## ASSIGNMENT
Copy word for word the stretch of the records from the line containing "Item 4 - Water meter, volume shown, in ft³." through the line containing "Recorded: 61.0910 kL", leaving the pictures out of your answer.

┌─ DATA RECORDS

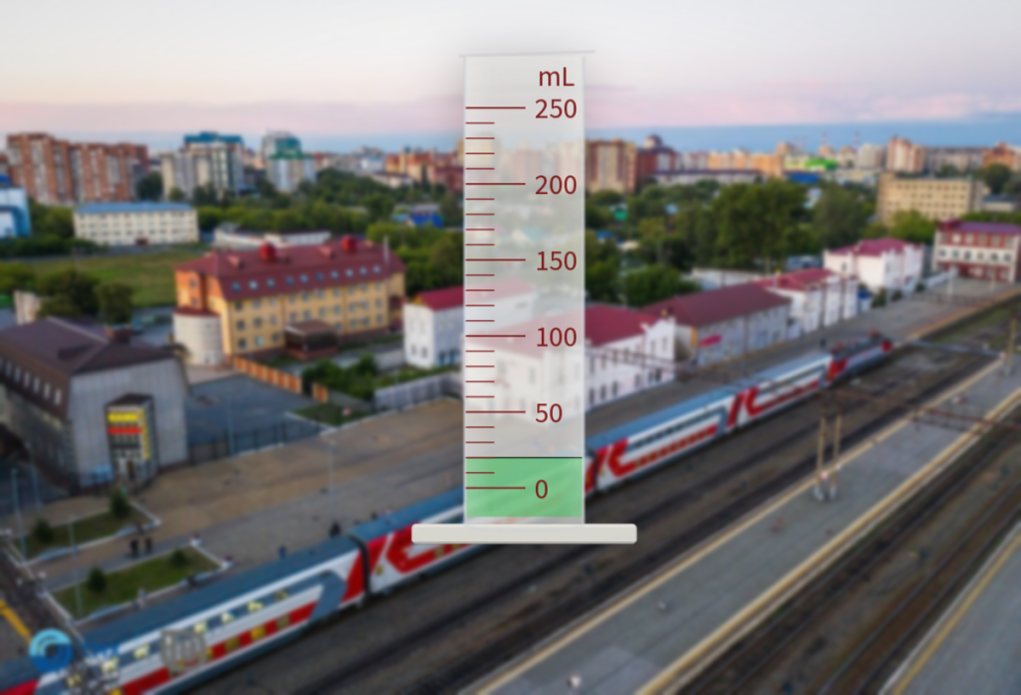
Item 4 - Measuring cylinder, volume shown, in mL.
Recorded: 20 mL
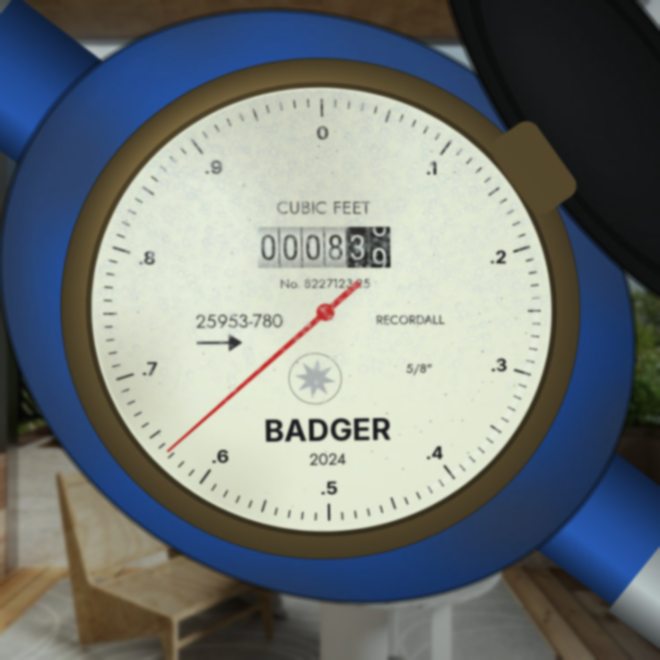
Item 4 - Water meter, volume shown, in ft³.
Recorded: 838.63 ft³
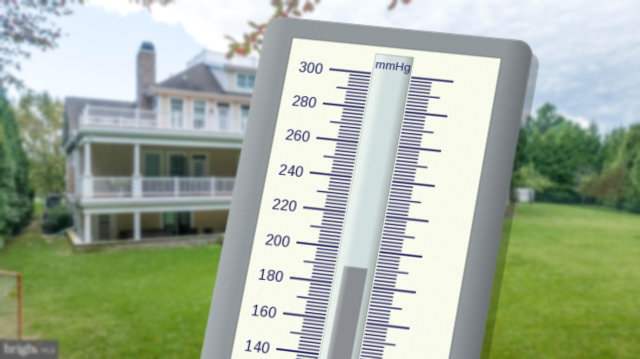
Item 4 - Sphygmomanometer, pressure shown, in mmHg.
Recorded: 190 mmHg
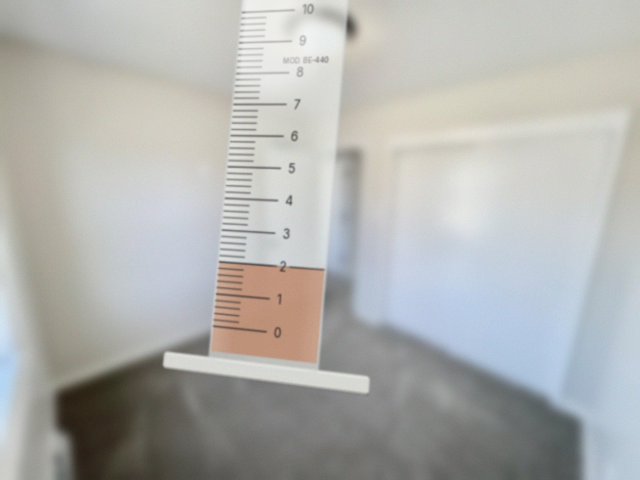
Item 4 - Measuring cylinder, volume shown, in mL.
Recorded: 2 mL
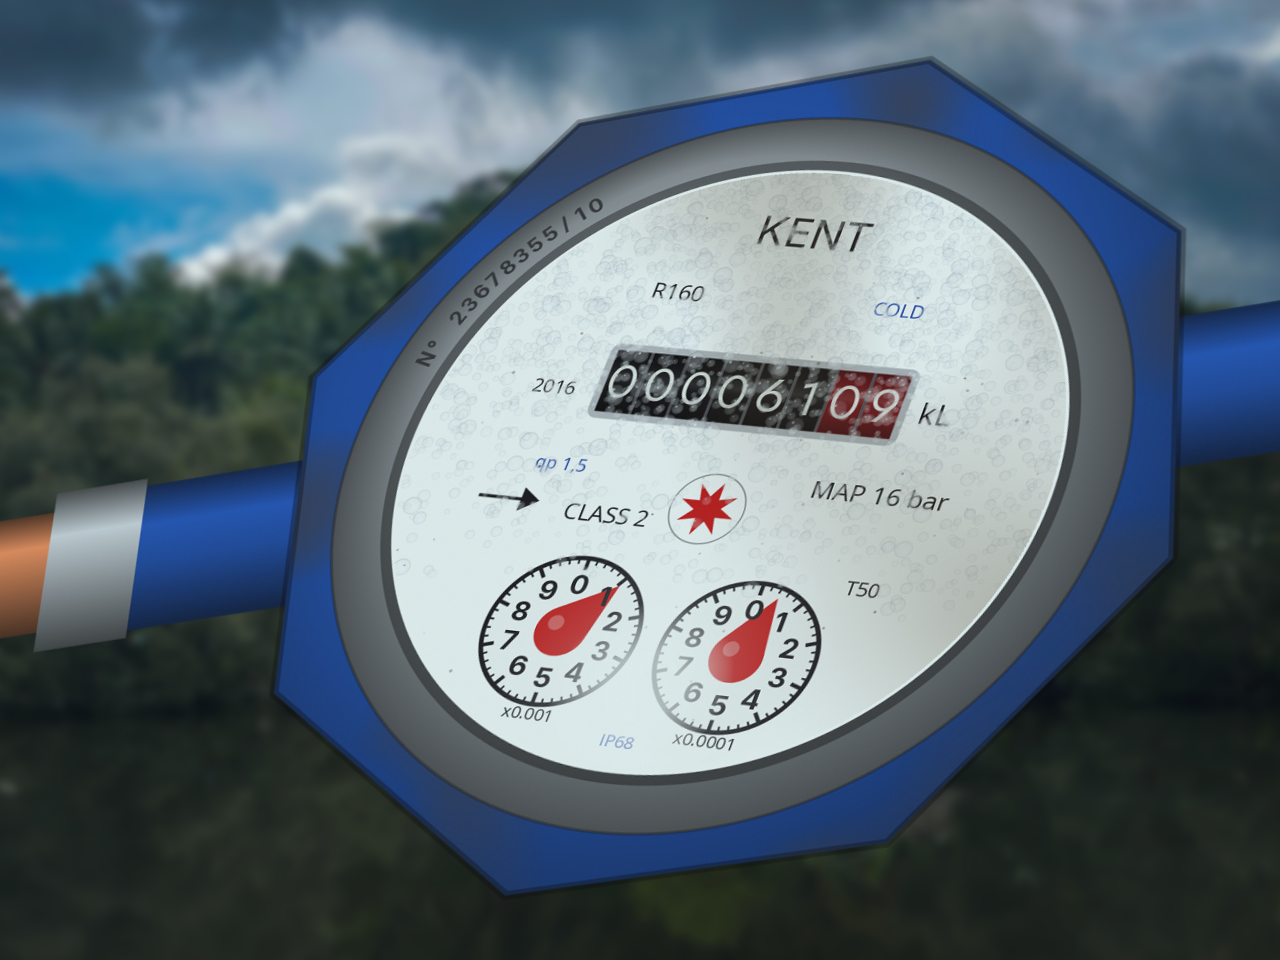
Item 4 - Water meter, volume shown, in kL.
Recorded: 61.0910 kL
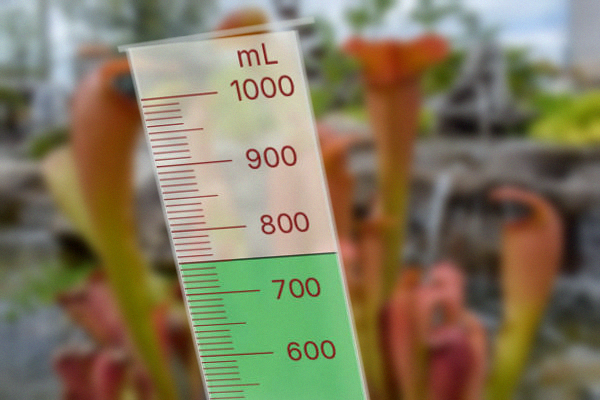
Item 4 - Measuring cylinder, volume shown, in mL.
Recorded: 750 mL
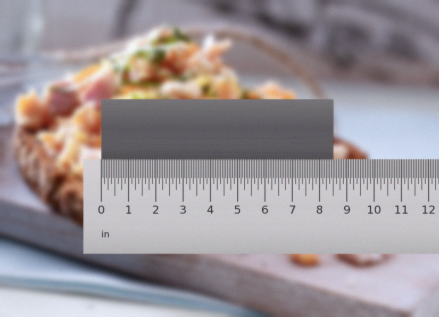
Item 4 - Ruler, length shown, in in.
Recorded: 8.5 in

└─

## ANSWER BOX
Item 4 - Water meter, volume shown, in ft³.
Recorded: 838.63 ft³
Item 4 - Sphygmomanometer, pressure shown, in mmHg.
Recorded: 190 mmHg
Item 4 - Measuring cylinder, volume shown, in mL.
Recorded: 2 mL
Item 4 - Water meter, volume shown, in kL.
Recorded: 61.0910 kL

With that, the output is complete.